Camera intrinsics data

━━━━━━━━━━━━━━━━

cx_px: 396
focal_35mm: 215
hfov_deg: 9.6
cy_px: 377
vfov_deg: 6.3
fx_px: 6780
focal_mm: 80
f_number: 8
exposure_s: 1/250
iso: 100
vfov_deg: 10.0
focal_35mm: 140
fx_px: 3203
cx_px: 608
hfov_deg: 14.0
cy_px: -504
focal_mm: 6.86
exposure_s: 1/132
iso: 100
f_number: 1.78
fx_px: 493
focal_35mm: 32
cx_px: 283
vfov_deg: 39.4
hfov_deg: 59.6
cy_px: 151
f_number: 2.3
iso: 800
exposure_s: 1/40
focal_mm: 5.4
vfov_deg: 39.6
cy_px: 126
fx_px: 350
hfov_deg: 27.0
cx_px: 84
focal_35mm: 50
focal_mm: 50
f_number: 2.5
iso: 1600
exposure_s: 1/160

━━━━━━━━━━━━━━━━

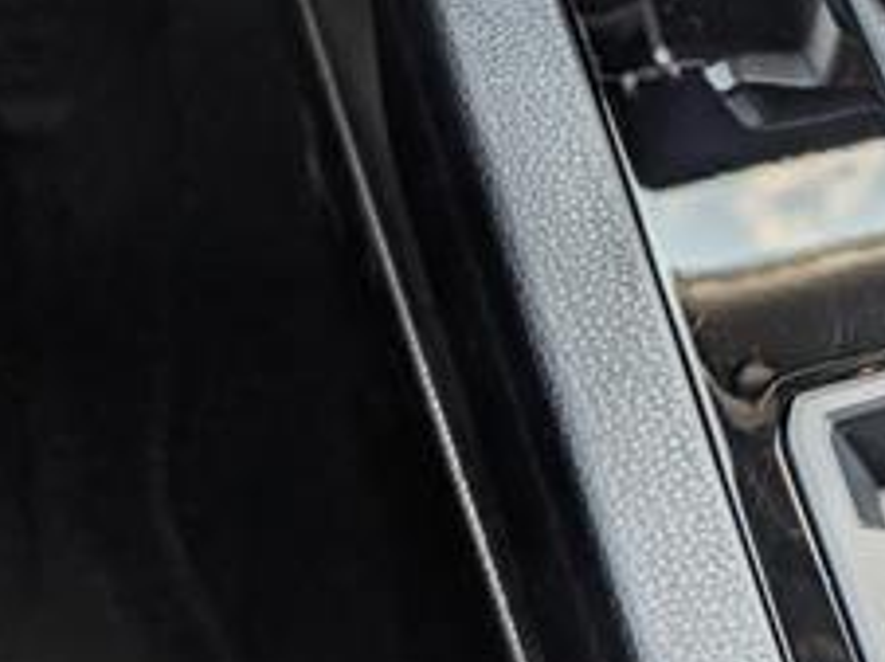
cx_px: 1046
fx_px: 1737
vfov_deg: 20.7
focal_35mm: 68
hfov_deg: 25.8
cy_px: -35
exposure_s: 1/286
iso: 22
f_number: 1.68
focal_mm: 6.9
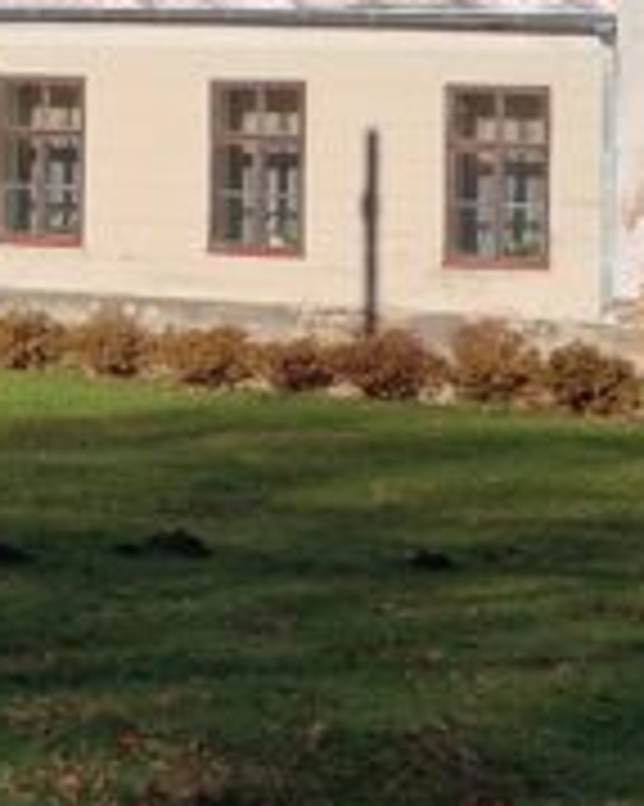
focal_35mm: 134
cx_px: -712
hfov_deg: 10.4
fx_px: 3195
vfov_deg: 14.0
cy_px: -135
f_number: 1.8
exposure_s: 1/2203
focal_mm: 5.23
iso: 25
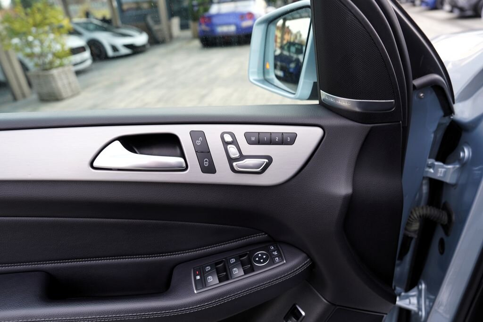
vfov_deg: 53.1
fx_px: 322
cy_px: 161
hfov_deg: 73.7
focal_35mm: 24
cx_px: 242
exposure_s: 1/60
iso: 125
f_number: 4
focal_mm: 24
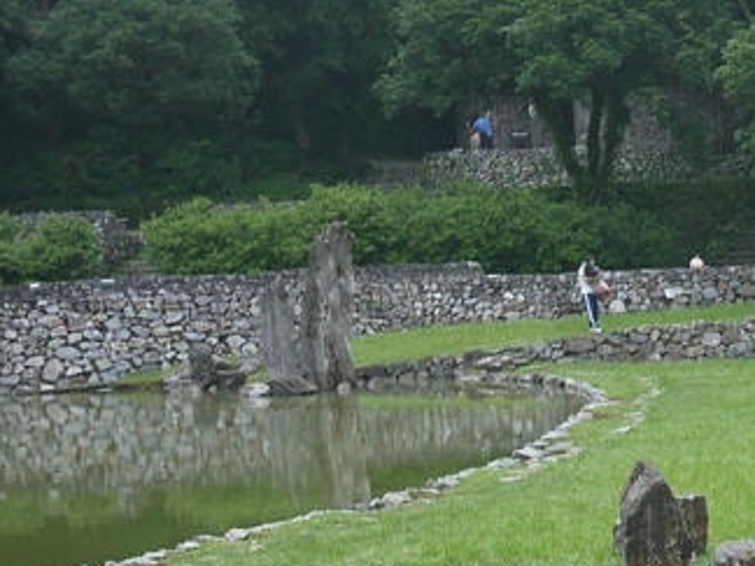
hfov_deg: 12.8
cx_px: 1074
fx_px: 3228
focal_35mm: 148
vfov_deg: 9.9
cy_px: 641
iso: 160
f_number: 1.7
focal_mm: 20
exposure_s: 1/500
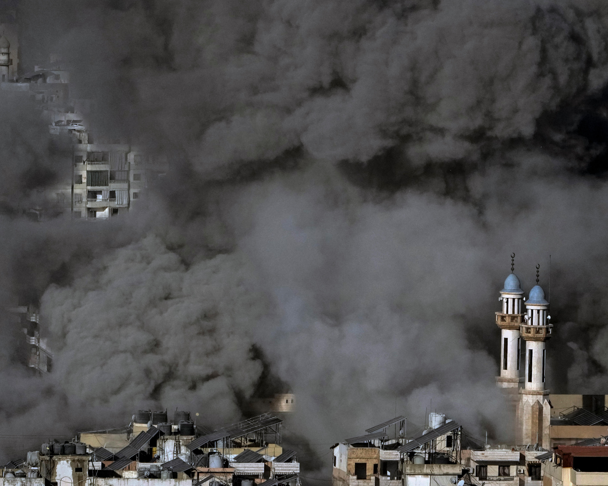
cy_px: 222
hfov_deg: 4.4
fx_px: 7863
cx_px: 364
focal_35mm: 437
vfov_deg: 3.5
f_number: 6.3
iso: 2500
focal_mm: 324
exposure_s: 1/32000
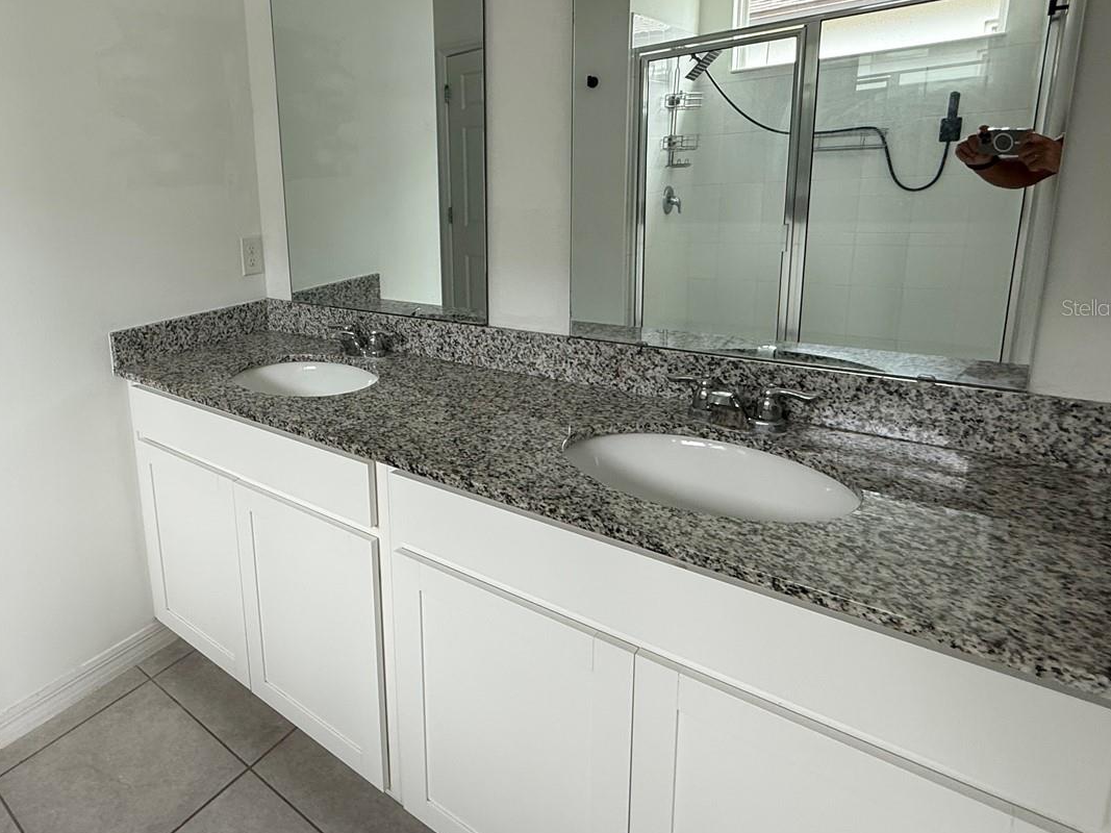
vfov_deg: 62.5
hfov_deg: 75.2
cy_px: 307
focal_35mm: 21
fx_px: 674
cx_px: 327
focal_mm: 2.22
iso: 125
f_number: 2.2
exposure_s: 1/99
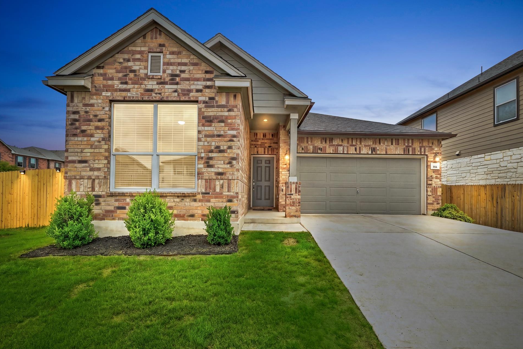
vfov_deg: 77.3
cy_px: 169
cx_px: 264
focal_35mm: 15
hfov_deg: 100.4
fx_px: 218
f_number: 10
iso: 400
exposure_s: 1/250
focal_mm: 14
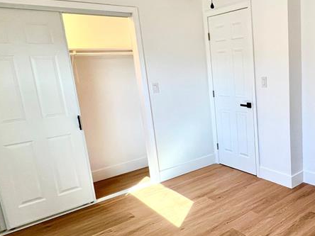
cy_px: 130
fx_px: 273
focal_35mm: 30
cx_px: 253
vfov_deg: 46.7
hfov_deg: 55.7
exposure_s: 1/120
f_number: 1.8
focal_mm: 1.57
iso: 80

━━━━━━━━━━━━━━━━

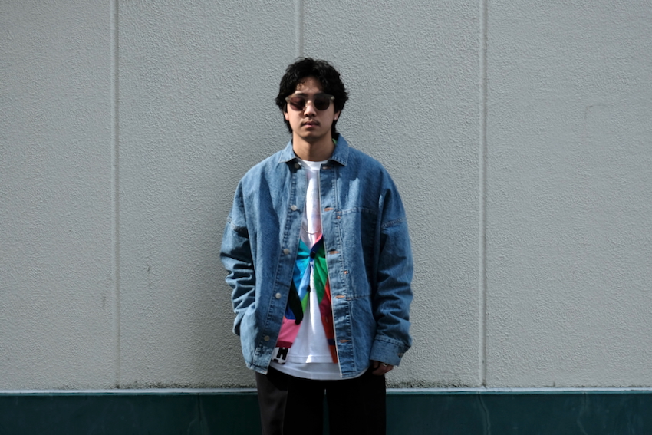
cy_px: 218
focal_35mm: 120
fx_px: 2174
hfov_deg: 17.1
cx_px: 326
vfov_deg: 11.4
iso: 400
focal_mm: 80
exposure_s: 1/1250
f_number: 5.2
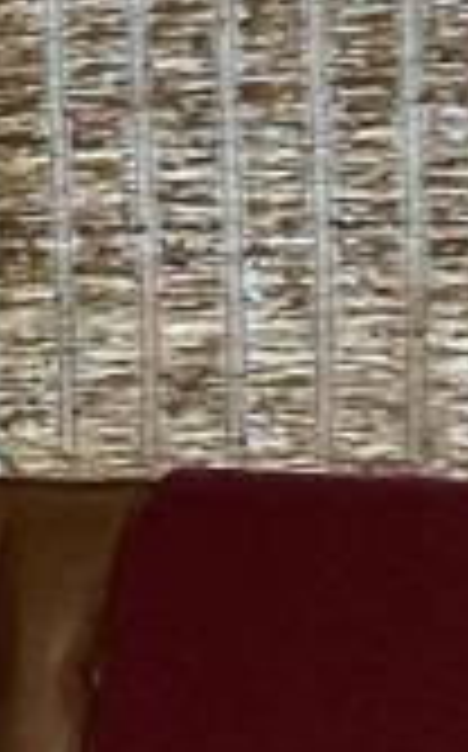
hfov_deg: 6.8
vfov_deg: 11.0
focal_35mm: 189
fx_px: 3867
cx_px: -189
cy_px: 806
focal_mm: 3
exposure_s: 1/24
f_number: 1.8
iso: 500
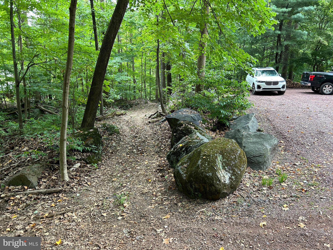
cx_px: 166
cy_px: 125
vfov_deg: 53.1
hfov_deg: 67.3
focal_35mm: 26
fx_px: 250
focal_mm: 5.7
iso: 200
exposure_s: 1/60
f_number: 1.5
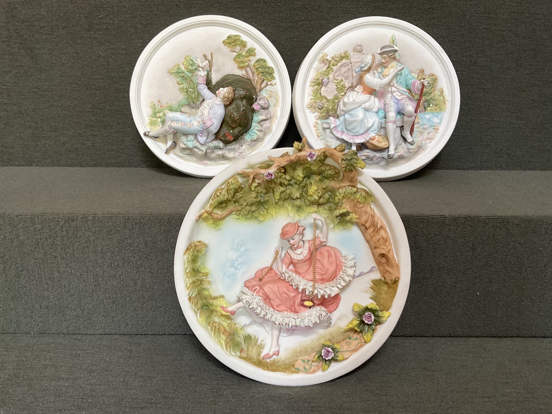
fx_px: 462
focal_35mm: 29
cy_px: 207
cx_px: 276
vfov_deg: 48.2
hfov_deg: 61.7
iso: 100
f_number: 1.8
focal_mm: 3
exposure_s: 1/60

━━━━━━━━━━━━━━━━

About this exercise: Give back precisely the lines above that start at the line containing "cy_px: -504" and end at the line containing "exposure_s: 1/160", inclusive. No other lines belong in the output.

Solution:
cy_px: -504
focal_mm: 6.86
exposure_s: 1/132
iso: 100
f_number: 1.78
fx_px: 493
focal_35mm: 32
cx_px: 283
vfov_deg: 39.4
hfov_deg: 59.6
cy_px: 151
f_number: 2.3
iso: 800
exposure_s: 1/40
focal_mm: 5.4
vfov_deg: 39.6
cy_px: 126
fx_px: 350
hfov_deg: 27.0
cx_px: 84
focal_35mm: 50
focal_mm: 50
f_number: 2.5
iso: 1600
exposure_s: 1/160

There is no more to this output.